The salient tragedy of "The Human Stain" is not Coleman Silk's imprisonment in the stocks of public opinion, a fate that would not have befallen him had he never rejected his mother, siblings, and race. (Of course, had he remained a black man after mid-century, would he have become a tenured classicist at a baby-ivy college? A fair question.) Rather, the import of "The Human Stain" lies in its humane, beautiful dissection of a man who decides that freedom from race is worth total estrangement from a loving family and a literate, educated, upwardly mobile heritage that most Americans of all races would be happy to crow about.

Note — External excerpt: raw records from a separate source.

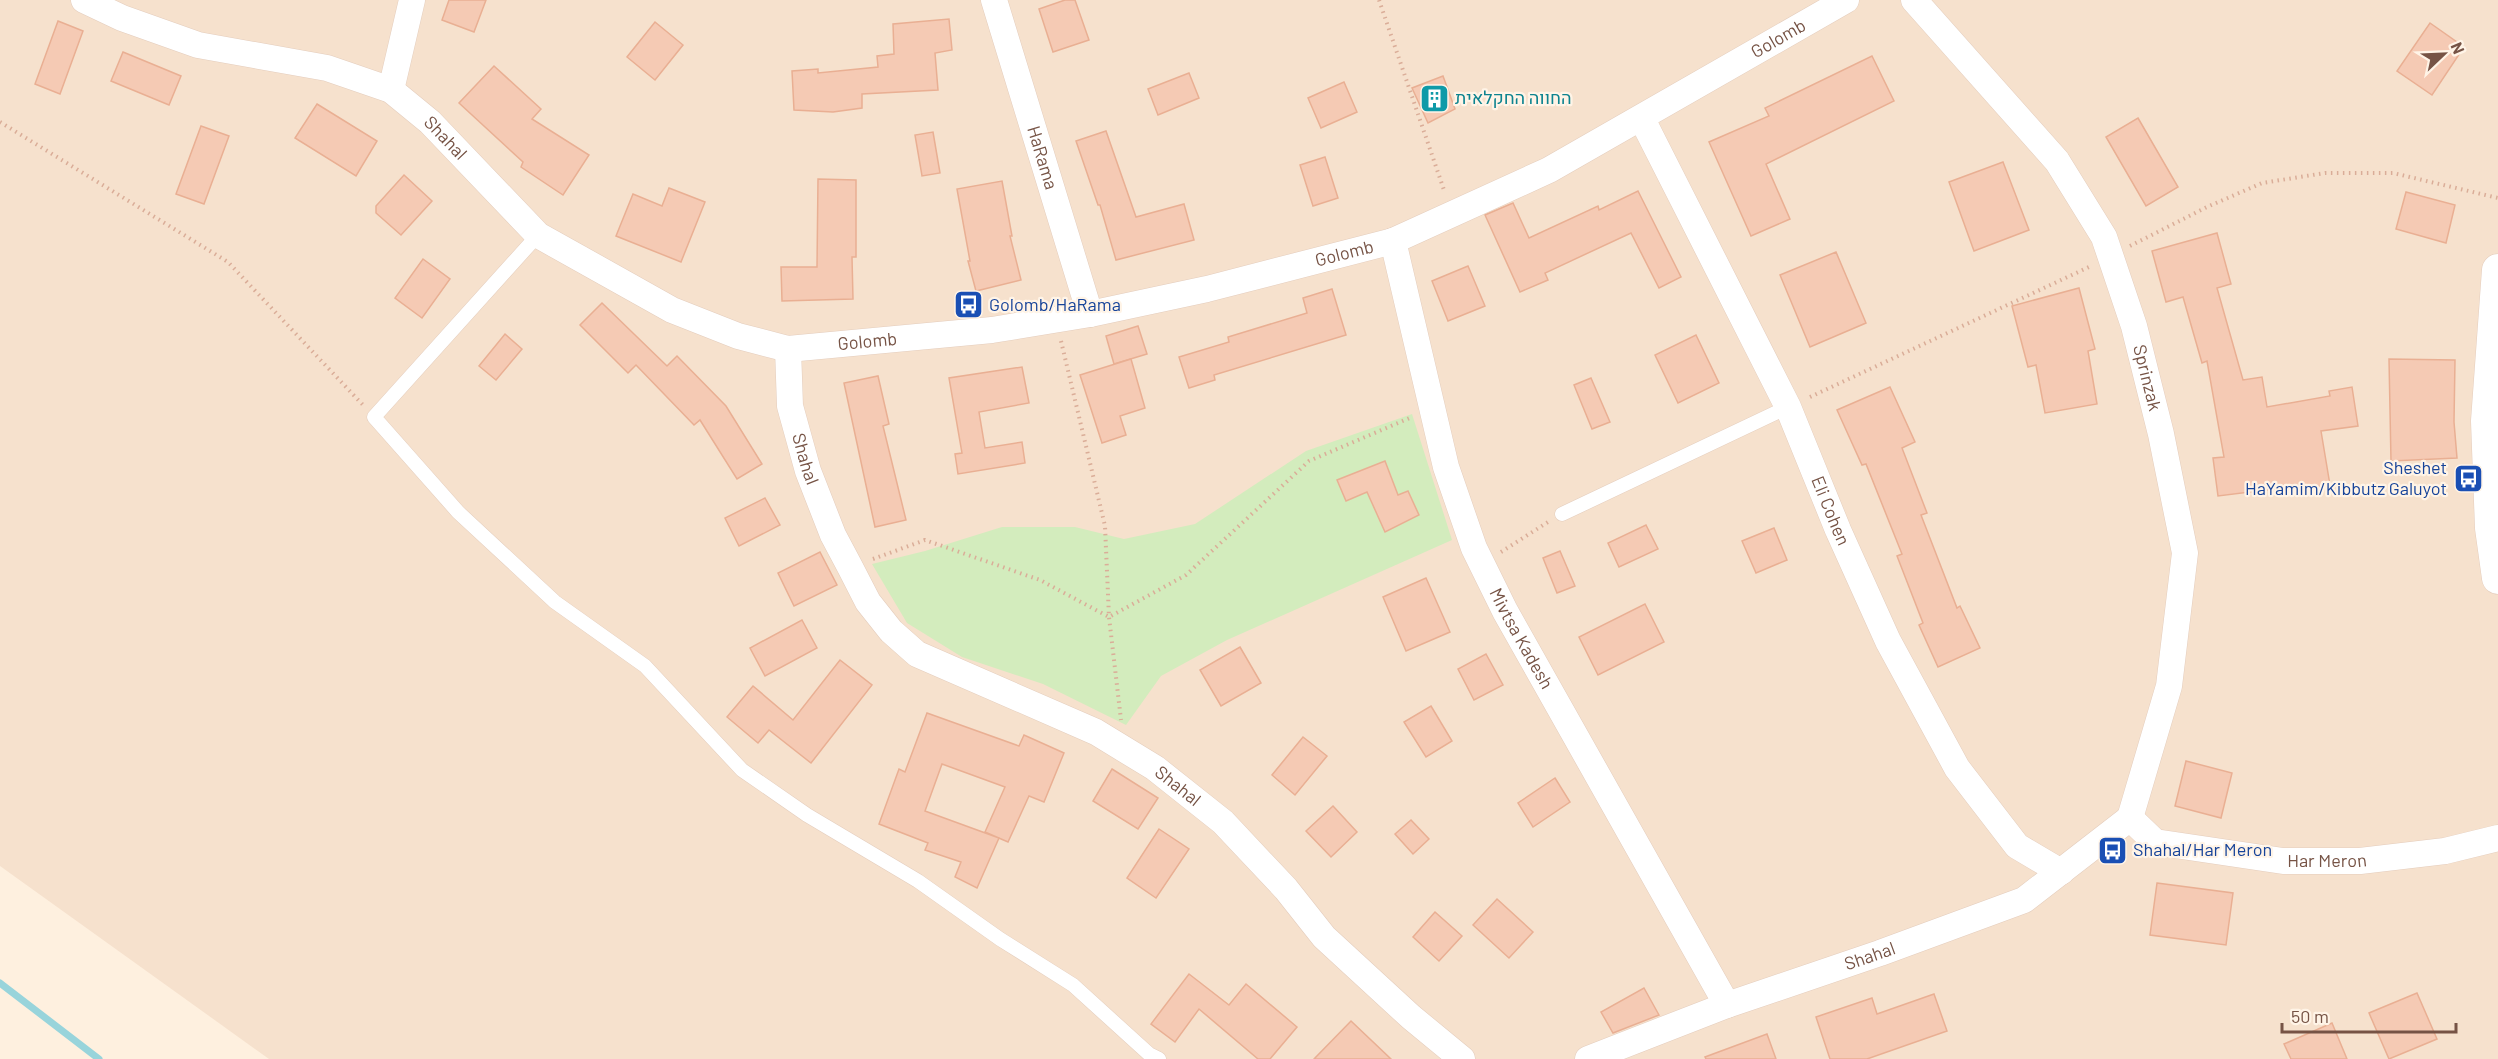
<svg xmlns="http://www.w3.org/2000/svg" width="2498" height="1059" font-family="Barlow,Heebo,sans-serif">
	<rect width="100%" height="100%" fill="#fef0df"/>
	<!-- residential -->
	<path fill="#f6e1cd" d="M 0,0 L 2498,0 L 2498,1059 L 269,1059 L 0,866 Z"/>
	<!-- green -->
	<path fill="#d3ecbd" d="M 1412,414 L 1452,540 L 1227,640 L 1161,676 L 1126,725 L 1043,684 L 962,657 L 907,623 L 872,564 L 925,551 L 1002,527 L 1075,527 L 1124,539 L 1195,524 L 1306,451 Z"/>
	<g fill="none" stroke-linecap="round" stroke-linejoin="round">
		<!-- stream -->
		<path stroke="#98d4db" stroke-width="7" d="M 0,983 L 99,1059"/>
	</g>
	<!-- building -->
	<g fill="#f5cab4" stroke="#e9af93" stroke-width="1.5">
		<path d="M 449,0 L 486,0 L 474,32 L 442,20 Z"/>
		<path d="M 1065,0 L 1075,0 L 1089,40 L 1053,52 L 1039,9 Z"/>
		<path d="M 949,19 L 952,50 L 935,53 L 938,90 L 862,94 L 862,108 L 833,112 L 794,110 L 792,71 L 818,69 L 818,73 L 878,67 L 877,56 L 894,54 L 893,24 Z"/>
		<path d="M 58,21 L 83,31 L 60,94 L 35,84 Z"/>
		<path d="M 655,22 L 683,45 L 655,80 L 627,57 Z"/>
		<path d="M 2430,23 L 2464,47 L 2432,95 L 2397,71 Z"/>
		<path d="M 123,52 L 181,76 L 169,105 L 111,81 Z"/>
		<path d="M 1872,56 L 1894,101 L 1766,164 L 1790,219 L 1751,236 L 1709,142 L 1769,116 L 1765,108 Z"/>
		<path d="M 494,66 L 541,109 L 532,119 L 589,155 L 563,195 L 521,167 L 523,162 L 459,103 Z"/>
		<path d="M 1189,73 L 1199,98 L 1158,115 L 1148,89 Z"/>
		<path d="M 1443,76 L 1455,109 L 1428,123 L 1412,88 Z"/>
		<path d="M 1344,82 L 1357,112 L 1321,128 L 1308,98 Z"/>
		<path d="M 317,104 L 377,141 L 356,176 L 295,138 Z"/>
		<path d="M 2138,118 L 2178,187 L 2146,206 L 2106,137 Z"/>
		<path d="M 201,126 L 229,136 L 204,204 L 176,194 Z"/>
		<path d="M 1106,131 L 1136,217 L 1184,204 L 1194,240 L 1116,260 L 1100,205 L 1098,205 L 1076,141 Z"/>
		<path d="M 933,132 L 940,173 L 922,176 L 915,135 Z"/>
		<path d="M 1325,157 L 1338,198 L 1313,206 L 1300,165 Z"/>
		<path d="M 2003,162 L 2029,230 L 1974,251 L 1949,182 Z"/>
		<path d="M 404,175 L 432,201 L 401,235 L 376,213 L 376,206 Z"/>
		<path d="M 818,179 L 856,180 L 856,257 L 852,257 L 853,299 L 782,301 L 781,267 L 817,267 Z"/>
		<path d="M 1002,181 L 1012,236 L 1010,236 L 1021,280 L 976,291 L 968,261 L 970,261 L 957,189 Z"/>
		<path d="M 669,188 L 705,202 L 681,262 L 616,236 L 633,194 L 662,206 Z"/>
		<path d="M 1638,191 L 1681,277 L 1659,288 L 1631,233 L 1545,273 L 1548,280 L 1520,292 L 1485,215 L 1513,203 L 1529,238 L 1598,206 L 1599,210 Z"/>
		<path d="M 2406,192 L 2455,205 L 2446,243 L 2396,229 Z"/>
		<path d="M 2217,233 L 2231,284 L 2217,288 L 2243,380 L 2262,377 L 2267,407 L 2330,396 L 2329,391 L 2352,387 L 2358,426 L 2321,431 L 2330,485 L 2307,488 L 2306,485 L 2218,496 L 2213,458 L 2224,457 L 2207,361 L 2202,363 L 2183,297 L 2166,302 L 2152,251 Z"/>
		<path d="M 1836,252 L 1866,323 L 1810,347 L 1780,275 Z"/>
		<path d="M 423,259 L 450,279 L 422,318 L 395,298 Z"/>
		<path d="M 1468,266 L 1485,306 L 1448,321 L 1432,281 Z"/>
		<path d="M 2079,288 L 2095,349 L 2088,351 L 2097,404 L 2045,413 L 2036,365 L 2028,367 L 2012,306 Z"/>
		<path d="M 1332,289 L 1346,335 L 1214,375 L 1215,380 L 1189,388 L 1179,357 L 1229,342 L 1228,337 L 1307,313 L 1303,298 Z"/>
		<path d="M 602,303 L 667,366 L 677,356 L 726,406 L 762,464 L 737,479 L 700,420 L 694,425 L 636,365 L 628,373 L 580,325 Z"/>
		<path d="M 1138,326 L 1147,354 L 1114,364 L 1106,336 Z"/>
		<path d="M 505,334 L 522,349 L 496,380 L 479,366 Z"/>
		<path d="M 1696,335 L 1719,383 L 1678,403 L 1655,355 Z"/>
		<path d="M 1131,359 L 1145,408 L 1120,416 L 1126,435 L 1102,443 L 1080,375 Z"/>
		<path d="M 2389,359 L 2455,360 L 2454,422 L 2457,458 L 2391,461 Z"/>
		<path d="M 1022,367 L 1029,403 L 979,412 L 985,448 L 1022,442 L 1025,463 L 958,474 L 955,454 L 962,453 L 949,378 Z"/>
		<path d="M 878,376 L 889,424 L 883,426 L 906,520 L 875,527 L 844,383 Z"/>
		<path d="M 1591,378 L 1610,422 L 1592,429 L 1574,385 Z"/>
		<path d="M 1890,387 L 1915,442 L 1902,448 L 1927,513 L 1921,515 L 1957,608 L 1960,606 L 1980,648 L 1938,667 L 1919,625 L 1923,623 L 1897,556 L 1902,554 L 1866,464 L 1862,465 L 1837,410 Z"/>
		<path d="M 1385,461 L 1398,495 L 1408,491 L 1419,515 L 1385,532 L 1367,492 L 1346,501 L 1337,480 Z"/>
		<path d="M 765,498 L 780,525 L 739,546 L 725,518 Z"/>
		<path d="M 1646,525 L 1658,549 L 1619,567 L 1608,543 Z"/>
		<path d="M 1774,528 L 1787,560 L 1756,573 L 1742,541 Z"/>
		<path d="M 1560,551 L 1575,586 L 1557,593 L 1543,558 Z"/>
		<path d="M 820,552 L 837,585 L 794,606 L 778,573 Z"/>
		<path d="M 1426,578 L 1450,632 L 1406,651 L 1383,597 Z"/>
		<path d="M 1645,604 L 1664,642 L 1598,675 L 1579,637 Z"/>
		<path d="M 802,620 L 817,648 L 765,676 L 750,648 Z"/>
		<path d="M 1240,647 L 1261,683 L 1221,706 L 1200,670 Z"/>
		<path d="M 1486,654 L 1503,685 L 1474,700 L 1458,669 Z"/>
		<path d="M 840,660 L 872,685 L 811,763 L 769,730 L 758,743 L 727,717 L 753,686 L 793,720 Z"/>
		<path d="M 1431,706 L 1452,741 L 1426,757 L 1404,722 Z"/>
		<path d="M 927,713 L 1019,746 L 1024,735 L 1064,753 L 1044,802 L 1029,796 L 1008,842 L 985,832 L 1005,787 L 942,764 L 925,811 L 999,838 L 977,888 L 955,877 L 961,862 L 925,850 L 928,843 L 879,824 L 899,769 L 905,772 Z"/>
		<path d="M 1303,737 L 1327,756 L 1295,795 L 1272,775 Z"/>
		<path d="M 2186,761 L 2232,773 L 2221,818 L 2175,806 Z"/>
		<path d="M 1112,769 L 1158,798 L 1138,829 L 1093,801 Z"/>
		<path d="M 1555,778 L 1570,802 L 1533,827 L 1518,803 Z"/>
		<path d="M 1333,806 L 1357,832 L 1331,857 L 1306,831 Z"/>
		<path d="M 1411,820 L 1429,839 L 1413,854 L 1395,834 Z"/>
		<path d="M 1159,829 L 1189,849 L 1156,898 L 1127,878 Z"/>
		<path d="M 2157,883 L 2233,893 L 2226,945 L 2150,935 Z"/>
		<path d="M 1497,899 L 1533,932 L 1509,958 L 1473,925 Z"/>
		<path d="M 1435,912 L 1462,936 L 1439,961 L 1413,937 Z"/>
		<path d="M 1189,974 L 1229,1005 L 1246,984 L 1297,1027 L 1270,1059 L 1258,1059 L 1199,1009 L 1175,1042 L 1151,1024 Z"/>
		<path d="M 1644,988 L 1659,1015 L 1613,1033 L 1601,1012 Z"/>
		<path d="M 2417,993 L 2437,1039 L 2389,1059 L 2369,1013 Z"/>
		<path d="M 1934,994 L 1947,1031 L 1867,1059 L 1830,1059 L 1816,1017 L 1872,998 L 1877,1014 Z"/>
		<path d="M 1351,1021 L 1391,1059 L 1314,1059 Z"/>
		<path d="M 2332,1023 L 2347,1059 L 2291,1059 L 2284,1044 Z"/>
		<path d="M 1767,1034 L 1776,1059 L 1706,1059 L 1705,1057 Z"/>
	</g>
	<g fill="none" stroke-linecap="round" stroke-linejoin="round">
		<defs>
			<g id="service">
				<path d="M 538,235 L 374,417 L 458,512 L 555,602 L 645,666 L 742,770 L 807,815 L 918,881 L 1000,939 L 1073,985 L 1149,1054 L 1159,1059"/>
				<path d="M 1562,514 L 1788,407"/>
			</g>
			<g id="minor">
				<path id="s1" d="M 84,0 L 122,18 L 198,45 L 327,68 L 391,90 L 430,122 L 538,235 L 672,310 L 738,336 L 788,349 L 992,330 L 1090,314 L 1207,289 L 1393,241 L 1549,170 L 1846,0"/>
				<path id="s2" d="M 994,0 L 1090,314"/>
				<path id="s3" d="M 1914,0 L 2057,161 L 2104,237 L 2134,326 L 2161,434 L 2185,553 L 2169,686 L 2130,818"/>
				<path d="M 391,90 L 412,0"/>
				<path id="s4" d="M 1642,119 L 1788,407 L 1838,530 L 1888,641 L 1957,768 L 2017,846 L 2061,872"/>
				<path id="s5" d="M 1393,241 L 1446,467 L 1474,548 L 1505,611 L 1727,1005"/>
				<path id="s6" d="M 788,349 L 790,406 L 808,471 L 833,535 L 850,567 L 868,602 L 891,631 L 917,654 L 1096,732 L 1155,768 L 1223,822 L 1286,889 L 1324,937 L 1411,1017 L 1462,1059"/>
				<path id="s7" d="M 2130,818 L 2155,842 L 2283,861 L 2360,861 L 2445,851 L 2498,838"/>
				<path id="s8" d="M 1588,1059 L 1727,1005 L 1880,953 L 2024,900 L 2130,818"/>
			</g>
			<path id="tertiary" d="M 2498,270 L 2487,421 L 2491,528 L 2498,578"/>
		</defs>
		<!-- service casing -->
		<use href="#service" stroke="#e4cdbd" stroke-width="15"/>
		<!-- minor casing -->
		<use href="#minor" stroke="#e4cdbd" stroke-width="27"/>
		<!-- tertiary casing -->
		<use href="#tertiary" stroke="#e4cdbd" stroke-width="33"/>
		<!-- path -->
		<g stroke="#daad98" stroke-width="4" stroke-dasharray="1.5 4.5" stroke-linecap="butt">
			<path d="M 1379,0 L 1445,193"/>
			<path d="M 0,122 L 228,262 L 363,405"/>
			<path d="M 2130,246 L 2207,207 L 2262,183 L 2325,173 L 2393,173 L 2498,198"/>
			<path d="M 1061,341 L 1105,526 L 1109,617 L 1121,720"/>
			<path d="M 1810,397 L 2089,267"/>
			<path d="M 1501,552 L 1548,522"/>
			<path d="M 873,559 L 925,540 L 1040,580 L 1109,617 L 1186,575 L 1309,461 L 1412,417"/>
		</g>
		<!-- service -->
		<use href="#service" stroke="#fff" stroke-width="14"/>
		<!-- minor -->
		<use href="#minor" stroke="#fff" stroke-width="26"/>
		<!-- tertiary -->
		<use href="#tertiary" stroke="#fff" stroke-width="32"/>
	</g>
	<!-- icons -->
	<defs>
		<symbol id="building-square" viewBox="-11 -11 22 22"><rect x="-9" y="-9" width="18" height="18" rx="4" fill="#0f9aa8" stroke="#fff4e7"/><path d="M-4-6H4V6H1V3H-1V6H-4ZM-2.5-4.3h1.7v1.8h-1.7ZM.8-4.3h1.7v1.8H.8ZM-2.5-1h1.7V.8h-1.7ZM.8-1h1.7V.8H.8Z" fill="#fff"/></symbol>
		<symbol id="bus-square" viewBox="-11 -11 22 22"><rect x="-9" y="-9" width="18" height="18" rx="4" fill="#1a4fb4" stroke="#fff4e7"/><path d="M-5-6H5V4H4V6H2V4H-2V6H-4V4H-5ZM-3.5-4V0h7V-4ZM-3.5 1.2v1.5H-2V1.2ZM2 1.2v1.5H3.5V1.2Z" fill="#fff"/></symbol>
	</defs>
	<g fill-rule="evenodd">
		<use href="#building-square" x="1418" y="82" width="33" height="33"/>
		<use href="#bus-square" x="952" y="288" width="33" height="33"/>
		<use href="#bus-square" x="2452" y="462" width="33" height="33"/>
		<use href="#bus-square" x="2096" y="834" width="33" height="33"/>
	</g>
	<g text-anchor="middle" stroke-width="4.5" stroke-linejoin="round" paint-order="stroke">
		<!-- street labels -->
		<g font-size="18" fill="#765345" stroke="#fff4e7">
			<text dy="6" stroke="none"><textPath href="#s1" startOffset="1856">Golomb</textPath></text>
			<text dy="6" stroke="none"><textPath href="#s1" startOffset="394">Shahal</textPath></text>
			<text dy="6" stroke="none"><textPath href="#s2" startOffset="165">HaRama</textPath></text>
			<text dy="6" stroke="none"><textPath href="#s1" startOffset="1370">Golomb</textPath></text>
			<text dy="6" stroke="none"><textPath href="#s1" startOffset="884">Golomb</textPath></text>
			<text dy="6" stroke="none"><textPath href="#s3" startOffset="452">Sprinzak</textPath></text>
			<text dy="6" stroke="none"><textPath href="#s6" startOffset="112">Shahal</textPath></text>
			<text dy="6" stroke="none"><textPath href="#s4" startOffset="435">Eli Cohen</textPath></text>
			<text dy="6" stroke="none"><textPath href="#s5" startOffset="420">Mivtsa Kadesh</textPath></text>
			<text dy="6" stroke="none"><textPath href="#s6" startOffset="634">Shahal</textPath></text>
			<text dy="6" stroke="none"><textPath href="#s7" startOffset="208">Har Meron</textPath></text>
			<text dy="6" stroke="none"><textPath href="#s8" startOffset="300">Shahal</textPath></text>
		</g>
		<!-- culture labels -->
		<g font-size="18" fill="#0d838f" stroke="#fff4e7" text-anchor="start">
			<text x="1455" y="104">החווה החקלאית</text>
		</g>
		<!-- transit labels -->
		<g font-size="18" fill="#164399" stroke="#fff4e7" text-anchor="start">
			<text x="989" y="311">Golomb/HaRama</text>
			<text x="2447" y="474" text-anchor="end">Sheshet<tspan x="2447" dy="21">HaYamim/Kibbutz Galuyot</tspan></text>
			<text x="2133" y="856">Shahal/Har Meron</text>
		</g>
	</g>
	<!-- north arrow -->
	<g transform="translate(2444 54) rotate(67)" stroke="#fff4e7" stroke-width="4.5" paint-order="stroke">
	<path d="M0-4.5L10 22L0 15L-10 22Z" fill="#765345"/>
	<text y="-9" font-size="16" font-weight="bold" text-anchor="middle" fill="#765345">N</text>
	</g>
	<!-- scale -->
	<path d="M2282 1023v9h174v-9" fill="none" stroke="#765345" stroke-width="3"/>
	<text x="2291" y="1023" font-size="18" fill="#765345" stroke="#fff4e7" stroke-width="4.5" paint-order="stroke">50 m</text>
</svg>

"The act"--telling his mother that he is marrying a white woman who must not know his race, then disappearing from his family--"was committed in 1953 by an audacious young man in Greenwich Village, by a specific person in a specific place at a specific time, but now he will be on the other side forever." The other side is not whiteness, which would be the equivalent of racelessness, but Judaism. In the Village, in 1953, perhaps even more than today, that was a very happy trade, for "this was a moment when Jewish self-infatuation was at a post-war pinnacle among the Washington Square intellectual avant-garde, when the aggrandizing appetite driving their Jewish mental audacity was beginning to look to be uncontrollable," and that appetite was being validated and rewarded by publishers, the academy (finally), and women, Gentile and Jewish alike. Lose one's family, but win the world. Coleman Silk does not escape Ralph Ellison's black invisibility only to acquire Seymour "Swede" Levov's WASP blandness. He becomes a Jew, marries a Jewess with hair as kinky as his own, and has Jewish children, one of whom intones the Kaddish at his funeral.

Back in East Orange, New Jersey, Coleman's mother never recovers. Senile on her deathbed, she tells a nurse that she must get home to take care of a sick baby: Coleman. Like everything Ernestine says, the anecdote is profoundly moving. Thus the great surprise of Philip Roth's new novel. After 40 years and half as many books, Roth has learned to break our hearts. His earlier work is invariably cheeky, smart, and perfectly voiced. His fictions are so readable, with such narrative drive and dead-on verisimilitude, that he is lucky to have kept his hold on critics, who like literature that leaves more unsaid and lurking beneath the surface tension. Roth has always made us sweat, curse, and laugh, but only recently has he made us cry.

Certain lines stopped me in my tracks, made me put the book down and take a minute to recover. Coleman's mother to her traitorous son: "You tell me the only way I can ever touch my grandchildren is for you to hire me to come over as Mrs. Brown to baby-sit and put them to bed, I'll do it. Tell me to come over as Mrs. Brown to clean your house, I'll do that." Or even a brief description of a German soldier during World War II, walking home alone: "He had a leave, and the only way he knew to get back to Germany was to follow the railroad tracks east." It's the kind of simple effect that first appeared in "American Pastoral", and it sounds nothing like the angry young man of the early novels.

Time was, Philip Roth spent his bile on fellow Jews who refused to get out of Jersey, away from their in-ground pools and four-doors. Now, it's the Jews straying too far that makes Roth shake his head sadly. It's Ira Ringold become the Communist Iron Rinn, or Swede Levov marrying Miss New Jersey and moving to the country. Most of all, it's Coleman Silk, also a Jew, in his way, but one who strayed way too far to get there. From a novel that will be woefully misinterpreted as political, it is the very private grief of a family that will stay with me. It's a mother, a brother, and a sister who never could stop loving their boy, long after he stopped being theirs.